Metro’s Gold Line is on its way to Pomona, after the agency tasked with constructing an extension of the light rail line approved an $806 million contract with builder Kiewit-Parsons to add 9 miles [14.5 km] to the existing route.
That’s short of the 12.3-mile [19.8 km] project originally planned, which would have reached Claremont and the San Bernardino County city of Montclair. But construction costs proved higher than anticipated, forcing Metro and the Foothill Gold Line Construction Authority to break up the project into two parts.
The authority initially proposed temporarily ending the line in La Verne, near the Los Angeles County Fairplex. But last week, San Gabriel Valley leaders unanimously agreed to spend $126 million to close a funding gap for the rail project, allowing the first phase of construction to reach Pomona.
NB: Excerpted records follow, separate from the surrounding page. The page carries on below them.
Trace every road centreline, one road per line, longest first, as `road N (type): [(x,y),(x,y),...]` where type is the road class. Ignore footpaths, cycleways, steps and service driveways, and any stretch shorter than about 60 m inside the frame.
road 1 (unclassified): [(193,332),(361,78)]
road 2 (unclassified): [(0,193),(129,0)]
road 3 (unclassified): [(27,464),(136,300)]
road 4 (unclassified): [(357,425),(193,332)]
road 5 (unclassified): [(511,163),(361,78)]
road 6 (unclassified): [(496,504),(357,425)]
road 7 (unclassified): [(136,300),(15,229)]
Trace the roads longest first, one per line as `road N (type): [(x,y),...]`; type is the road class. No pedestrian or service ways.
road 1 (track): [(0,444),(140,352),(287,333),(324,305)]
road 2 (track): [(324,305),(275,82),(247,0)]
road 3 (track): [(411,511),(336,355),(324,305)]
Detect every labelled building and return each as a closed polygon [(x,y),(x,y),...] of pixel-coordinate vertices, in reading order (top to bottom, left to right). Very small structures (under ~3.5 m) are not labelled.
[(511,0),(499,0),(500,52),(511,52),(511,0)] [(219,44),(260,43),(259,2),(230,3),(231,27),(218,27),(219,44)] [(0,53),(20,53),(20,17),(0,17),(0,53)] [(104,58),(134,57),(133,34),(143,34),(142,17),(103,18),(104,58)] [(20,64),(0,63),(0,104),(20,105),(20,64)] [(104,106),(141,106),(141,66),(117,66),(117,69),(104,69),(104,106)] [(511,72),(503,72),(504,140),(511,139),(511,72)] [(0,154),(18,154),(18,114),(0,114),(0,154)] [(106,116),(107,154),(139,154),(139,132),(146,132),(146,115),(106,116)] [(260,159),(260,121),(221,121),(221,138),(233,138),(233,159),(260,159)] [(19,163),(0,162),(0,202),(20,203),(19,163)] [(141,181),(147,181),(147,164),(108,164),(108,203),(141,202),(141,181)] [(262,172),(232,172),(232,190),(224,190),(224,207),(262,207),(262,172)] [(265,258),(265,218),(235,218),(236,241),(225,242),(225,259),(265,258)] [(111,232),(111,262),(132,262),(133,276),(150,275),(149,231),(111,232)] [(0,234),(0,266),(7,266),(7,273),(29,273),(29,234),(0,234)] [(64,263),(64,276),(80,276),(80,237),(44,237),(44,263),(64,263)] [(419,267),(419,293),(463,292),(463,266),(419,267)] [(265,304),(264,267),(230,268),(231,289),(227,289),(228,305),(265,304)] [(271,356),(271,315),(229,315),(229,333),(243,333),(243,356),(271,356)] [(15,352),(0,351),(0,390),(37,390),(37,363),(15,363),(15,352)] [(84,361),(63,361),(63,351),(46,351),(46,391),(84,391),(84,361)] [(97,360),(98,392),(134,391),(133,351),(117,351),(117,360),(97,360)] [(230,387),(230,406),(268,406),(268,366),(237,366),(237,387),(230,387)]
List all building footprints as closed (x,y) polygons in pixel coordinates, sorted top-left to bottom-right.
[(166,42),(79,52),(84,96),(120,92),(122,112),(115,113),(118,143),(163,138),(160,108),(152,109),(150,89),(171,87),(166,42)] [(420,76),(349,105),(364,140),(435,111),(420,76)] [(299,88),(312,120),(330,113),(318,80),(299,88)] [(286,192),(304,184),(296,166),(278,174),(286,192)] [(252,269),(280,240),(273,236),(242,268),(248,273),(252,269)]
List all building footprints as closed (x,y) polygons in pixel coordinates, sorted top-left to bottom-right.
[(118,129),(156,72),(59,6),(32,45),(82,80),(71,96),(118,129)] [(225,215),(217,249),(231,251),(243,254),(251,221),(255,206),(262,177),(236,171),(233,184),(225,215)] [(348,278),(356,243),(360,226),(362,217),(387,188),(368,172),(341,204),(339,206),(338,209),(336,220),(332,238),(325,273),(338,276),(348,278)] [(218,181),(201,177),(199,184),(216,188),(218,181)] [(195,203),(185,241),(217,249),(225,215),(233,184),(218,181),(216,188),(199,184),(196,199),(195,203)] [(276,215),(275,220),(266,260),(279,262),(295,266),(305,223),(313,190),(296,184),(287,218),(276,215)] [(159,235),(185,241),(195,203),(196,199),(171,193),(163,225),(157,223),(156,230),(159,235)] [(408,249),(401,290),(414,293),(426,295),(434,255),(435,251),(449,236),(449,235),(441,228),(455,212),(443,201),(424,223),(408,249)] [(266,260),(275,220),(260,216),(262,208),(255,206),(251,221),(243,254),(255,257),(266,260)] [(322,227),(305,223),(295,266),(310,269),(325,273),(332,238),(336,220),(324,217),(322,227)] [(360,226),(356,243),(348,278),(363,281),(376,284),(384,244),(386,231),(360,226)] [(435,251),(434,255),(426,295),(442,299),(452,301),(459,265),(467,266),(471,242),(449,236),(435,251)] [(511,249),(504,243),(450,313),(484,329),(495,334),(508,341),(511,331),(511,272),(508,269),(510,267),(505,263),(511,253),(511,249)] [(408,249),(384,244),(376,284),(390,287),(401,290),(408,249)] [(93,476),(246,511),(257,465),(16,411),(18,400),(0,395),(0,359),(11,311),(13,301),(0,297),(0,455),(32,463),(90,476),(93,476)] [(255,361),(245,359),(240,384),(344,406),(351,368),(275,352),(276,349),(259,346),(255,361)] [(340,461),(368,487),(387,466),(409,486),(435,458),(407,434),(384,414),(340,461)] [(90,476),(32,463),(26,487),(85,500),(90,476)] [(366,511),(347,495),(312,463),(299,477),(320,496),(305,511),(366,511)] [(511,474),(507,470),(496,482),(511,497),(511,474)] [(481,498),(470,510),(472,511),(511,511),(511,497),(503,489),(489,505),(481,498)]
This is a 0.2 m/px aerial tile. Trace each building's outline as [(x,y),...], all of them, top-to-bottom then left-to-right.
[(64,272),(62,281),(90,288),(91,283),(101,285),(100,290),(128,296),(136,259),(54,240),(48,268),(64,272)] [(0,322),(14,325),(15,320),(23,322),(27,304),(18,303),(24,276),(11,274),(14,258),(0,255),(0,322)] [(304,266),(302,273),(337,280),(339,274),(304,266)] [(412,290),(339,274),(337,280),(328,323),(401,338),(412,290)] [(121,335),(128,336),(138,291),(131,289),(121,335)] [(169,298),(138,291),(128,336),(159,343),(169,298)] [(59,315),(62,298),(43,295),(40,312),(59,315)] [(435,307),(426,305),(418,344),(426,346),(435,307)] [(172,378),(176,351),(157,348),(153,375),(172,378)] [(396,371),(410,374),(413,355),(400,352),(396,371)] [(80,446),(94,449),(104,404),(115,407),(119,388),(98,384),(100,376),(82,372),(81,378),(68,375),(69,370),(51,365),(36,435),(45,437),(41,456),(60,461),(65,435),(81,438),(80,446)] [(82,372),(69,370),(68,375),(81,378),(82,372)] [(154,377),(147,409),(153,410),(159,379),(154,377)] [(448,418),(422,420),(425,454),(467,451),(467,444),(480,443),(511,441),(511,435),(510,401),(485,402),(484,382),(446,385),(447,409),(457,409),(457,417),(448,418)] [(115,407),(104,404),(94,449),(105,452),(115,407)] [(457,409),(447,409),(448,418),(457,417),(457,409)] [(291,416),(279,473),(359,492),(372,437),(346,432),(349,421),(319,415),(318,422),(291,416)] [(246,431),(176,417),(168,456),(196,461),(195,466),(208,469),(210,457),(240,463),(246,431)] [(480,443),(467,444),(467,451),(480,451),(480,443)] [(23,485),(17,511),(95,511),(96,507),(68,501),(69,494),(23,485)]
If money becomes available later, local leaders will have the option to tack an additional $381 million onto the value of the contract in order to bring the train to Montclair, as originally planned. They’ll have to act quickly though; that provision expires in two years.
“This is a crucial project for not only our residents in the San Gabriel Valley, but for all of Southern California,” Los Angeles County Supervisor Hilda Solis said in a statement last week.
More than $1 billion in Measure M funding is devoted to the project already, but the construction authority revealed last year that wouldn’t be enough to complete the project originally envisioned.
Right now, the Gold Line runs between East LA and Azusa, though the northern and southern portions of the route will be divided up once Metro’s Regional Connector project wraps up in 2022.